European journal of endocrinology 152 (2005), Nr.4, S.635-643
ISSN: 1479-683X
ISSN: 0804-4643
Fraunhofer IZI ()

OBJECTIVE: In Graves' disease (GD), stimulating anti-TSH receptor antibodies are responsible for hyperthyroidism. T-helper 2 (Th2) cells were expected to be involved in the underlying immune mechanism, although this is still controversial. The aim of this study was to examine the expression of CXCR6, a chemokine receptor that marks functionally specialized T-cells within the Th1 and T-cytotoxic 1 (Tc1) cell pool, to gain new insights into the running immune processes. METHODS: CXCR6 expression was examined on peripheral blood lymphocytes (PBLs) and thyroid-derived lymphocytes (TLs) of GD patients in flow cytometry. CXCR6 cDNA was quantified in thyroid tissues affected by GD (n = 16), Hashimoto's thyroiditis (HT; n = 2) and thyroid autonomy (TA; n = 11) using real-time reverse transcriptase PCR. RESULTS: The percentages of peripheral CXCR6(+) PBLs did not differ between GD and normal subjects. CXCR6 was expressed by small subsets of circulating T-cells and natural killer (NK) cells. CXCR6(+) cells were enriched in thyroid-derived T-cells compared with peripheral CD4(+) and CD8(+) T-cells in GD. The increase was evident within the Th1 (CD4(+) interferon-gamma(+) (IFN-gamma(+))) and Tc1 (CD8(+)IFN-gamma(+)) subpopulation and CD8(+) granzyme A(+) T-cells (cytotoxic effector type).
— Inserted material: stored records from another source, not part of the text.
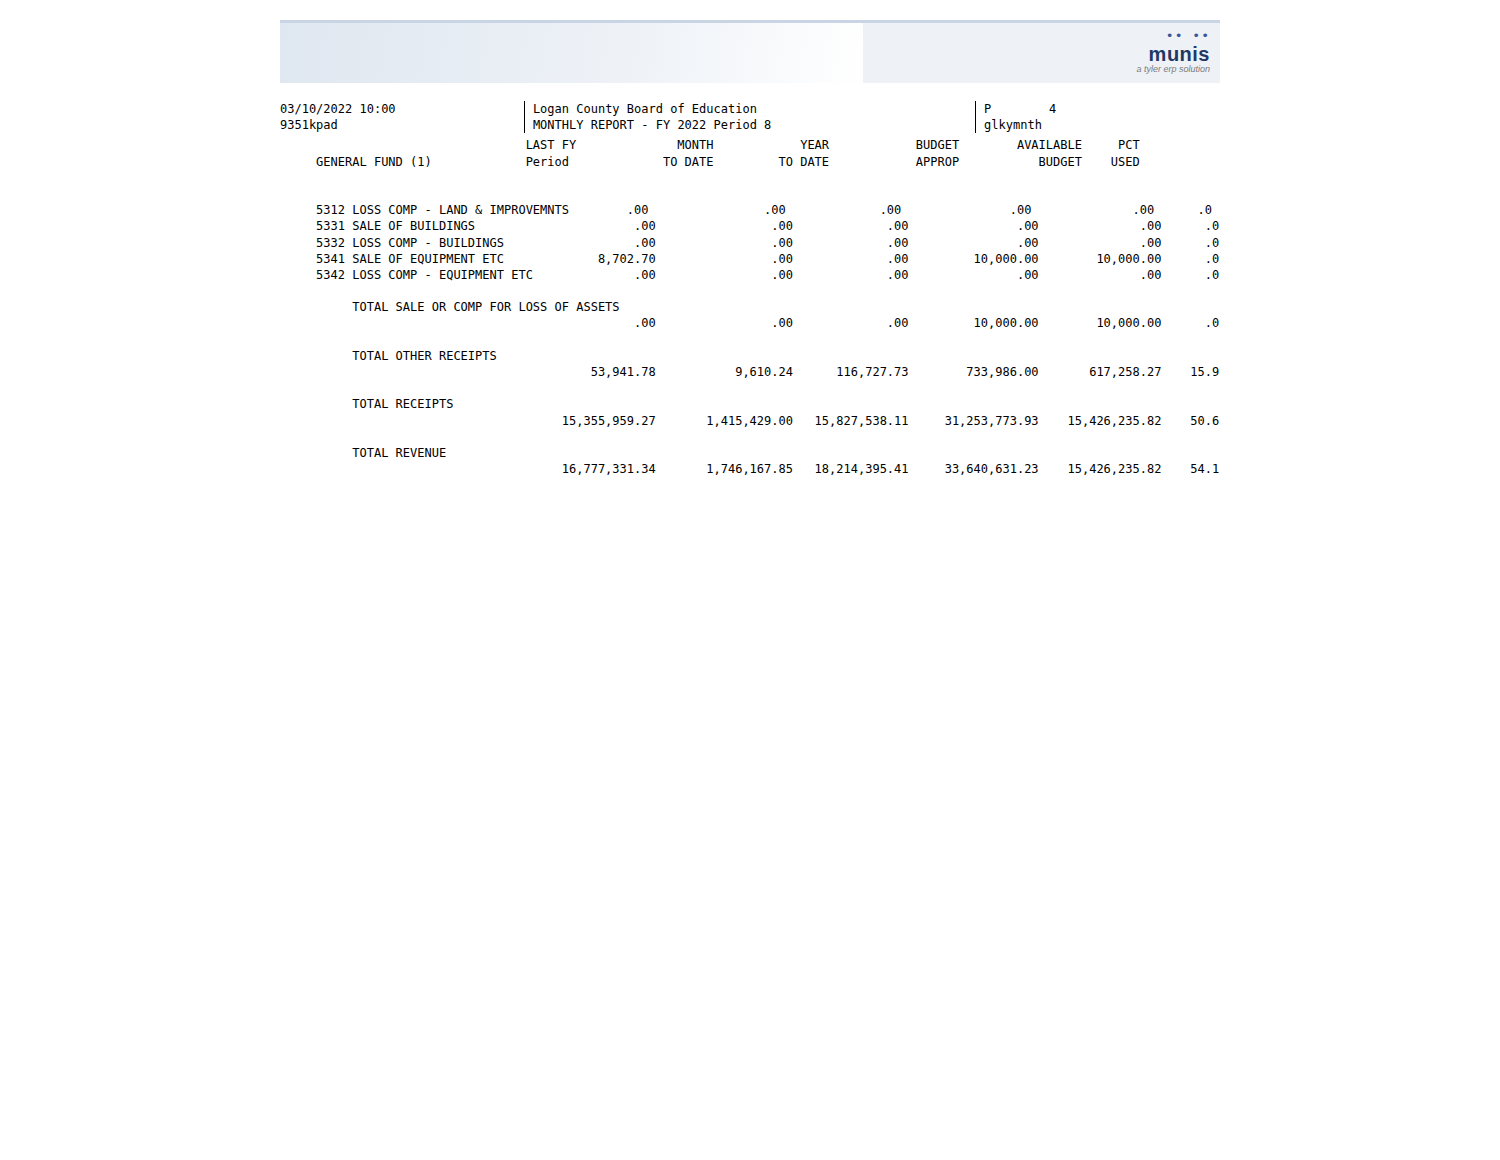•• ••
munis
a tyler erp solution
| 03/10/2022 10:00 9351kpad | Logan County Board of Education MONTHLY REPORT - FY 2022 Period 8 | P 4 glkymnth |
                                  LAST FY              MONTH            YEAR            BUDGET        AVAILABLE     PCT
     GENERAL FUND (1)             Period             TO DATE         TO DATE            APPROP           BUDGET    USED


     5312 LOSS COMP - LAND & IMPROVEMNTS        .00                .00             .00               .00              .00      .0
     5331 SALE OF BUILDINGS                      .00                .00             .00               .00              .00      .0
     5332 LOSS COMP - BUILDINGS                  .00                .00             .00               .00              .00      .0
     5341 SALE OF EQUIPMENT ETC             8,702.70                .00             .00         10,000.00        10,000.00      .0
     5342 LOSS COMP - EQUIPMENT ETC              .00                .00             .00               .00              .00      .0

          TOTAL SALE OR COMP FOR LOSS OF ASSETS
                                                 .00                .00             .00         10,000.00        10,000.00      .0

          TOTAL OTHER RECEIPTS
                                           53,941.78           9,610.24      116,727.73        733,986.00       617,258.27    15.9

          TOTAL RECEIPTS
                                       15,355,959.27       1,415,429.00   15,827,538.11     31,253,773.93    15,426,235.82    50.6

          TOTAL REVENUE
                                       16,777,331.34       1,746,167.85   18,214,395.41     33,640,631.23    15,426,235.82    54.1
Thyroid-derived fibro-blasts and thyrocytes were CXCR6(-). There was no significant difference between the CXCR6 mRNA levels in GD compared with HT and normal TA tissues. The lowest CXCR6 mRNA levels were obtained from thyroid nodules from TA patients and GD patients with low thyroid peroxidase autoantibody levels. CONCLUSIONS: CXCR6 was overexpressed in Th1 and Tc1 TLs compared with PBLs in GD. CXCR6 could be a marker for lymphocytes that have migrated into the thyroid and assist in the thyroid, independently of the bias of the underlying disease.